The same PressableButton script can be used to build a squishy ball, a pressable "trackpad"-like plane, or an abstract pressable that issues network events on press. The PressableButton script doesn't even care "where" it is; it could be inside a Canvas, or on a rigidbody.

To drive visuals, a separate "visual driver" is used to poll the state from the interactable and render the appropriate feedback. StateVisualizer is the recommended low-code method for driving common visual feedback effects from interactable state, but developers are free to write their own custom visual drivers. For example, our button components generally use StateVisualizer for their advanced 3D + shader-based feedback effects, but we also provide an example BasicPressableButtonVisuals that shows how a simple visual driver can be authored in code.

Variable selection

StatefulInteractable's most useful additional feature over the base XRI functionality is support for variable Selectedness. While base XRI interactables are either selected or not selected, MRTK's StatefulInteractables can be any floating-point fraction of selected.

This concept is useful when working in XR, since nearly all forms of input are no longer binary states. Motion controllers often have analog triggers (or analog grips!), hand interactions can provide a variable "pinchedness", and volumetric press interactions can depress a button or pushable surface by a varying amount. You see these variable, analog interactions everywhere in XR, and MRTK is equipped to help developers build delightful interactions on top of these analog inputs.

A wide range of different interactors and types of interactions can all contribute together to the overall Selectedness of an interactable. Notably, all interactors that implement IVariableSelectInteractor contribute their analog selection amount, typically through a max() of all participating interactors. This variable amount is combined with the binary, non-variable selections coming from vanilla-style interactors.

For derived classes like PressableButton, the Selectedness() function is overridden to add an additional "ingredient" to the selectedness computation. Interactors that implement IPokeInteractor can contribute Selectedness based on their physical location and how they're physically pressing down on the interactable. Other derived classes can introduce other, arbitrary forms of selection.

Variable selectedness

For the interactables MRTK provides, Selectedness() and isSelected will always "agree"--in other words, you'll never observe a Selectedness() greater than the SelectThreshold without a corresponding XRI isSelected and an accompanying interactor in interactorsSelecting.

Important

Your custom interactable subclasses can obviously override Selectedness to some other value that's completely disconnected from the XRI isSelected; however, our interactables don't do this, and we strongly discourage it. In general, never write interactions that do not have a corresponding interactor. XRI selection will, in the vast majority of cases, be sufficient, and any custom interactions you build should be written as interactors.
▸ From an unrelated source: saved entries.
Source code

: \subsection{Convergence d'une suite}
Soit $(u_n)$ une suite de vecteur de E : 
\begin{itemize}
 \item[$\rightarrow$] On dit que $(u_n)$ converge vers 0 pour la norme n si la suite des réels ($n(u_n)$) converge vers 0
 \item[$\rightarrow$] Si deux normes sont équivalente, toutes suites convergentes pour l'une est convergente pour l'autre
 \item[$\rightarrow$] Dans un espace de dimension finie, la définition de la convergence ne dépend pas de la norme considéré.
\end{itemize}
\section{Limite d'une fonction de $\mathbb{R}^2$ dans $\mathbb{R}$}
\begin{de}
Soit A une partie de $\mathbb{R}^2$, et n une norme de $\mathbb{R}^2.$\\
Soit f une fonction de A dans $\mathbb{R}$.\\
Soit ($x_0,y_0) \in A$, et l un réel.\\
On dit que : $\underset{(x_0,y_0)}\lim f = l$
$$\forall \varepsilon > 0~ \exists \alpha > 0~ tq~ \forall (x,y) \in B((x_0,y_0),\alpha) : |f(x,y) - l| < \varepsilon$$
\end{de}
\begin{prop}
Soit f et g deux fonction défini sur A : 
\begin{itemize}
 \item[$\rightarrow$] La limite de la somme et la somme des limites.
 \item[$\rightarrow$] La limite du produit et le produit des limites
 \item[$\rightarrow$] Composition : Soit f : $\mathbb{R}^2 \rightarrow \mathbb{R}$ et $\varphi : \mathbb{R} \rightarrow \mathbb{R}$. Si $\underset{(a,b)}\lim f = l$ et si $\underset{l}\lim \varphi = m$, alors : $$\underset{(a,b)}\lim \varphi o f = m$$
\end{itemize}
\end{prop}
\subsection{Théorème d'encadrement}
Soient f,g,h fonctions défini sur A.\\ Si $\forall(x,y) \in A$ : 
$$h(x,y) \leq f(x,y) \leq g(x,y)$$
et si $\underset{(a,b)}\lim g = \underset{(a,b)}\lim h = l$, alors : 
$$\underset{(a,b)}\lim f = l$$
When you're creating a custom interactable that supports a new method of determining Selectedness(), simply override the method and combine your new selectedness with the existing selection amount. If you're using StateVisualizer or any other visual layer that listens to variable selection, it will respond accordingly to your new selection type.

Map UGUI events to XRI

In some cases, it's desirable to have interactables respond to UGUI events, such as mouse, gamepad, or touchscreen input. The UGUIInputAdapter, which is a UGUI Selectable, receives UGUI events and forwards them to a CanvasProxyInteractor, if one is present.

UGUI adapter flow

When the CanvasProxyInteractor is notified of the UGUI events by the UGUIInputAdapter, it issues equivalent XRI actions on the relevant interactable. The mapping between UGUI input and XRI actions is somewhat lossy and is an area of active development.

With this system, existing XRI interactables that are built for immersive platforms, hands, motion controllers, and 3D input can react equally well to accessible 2D controls like mouse and gamepad.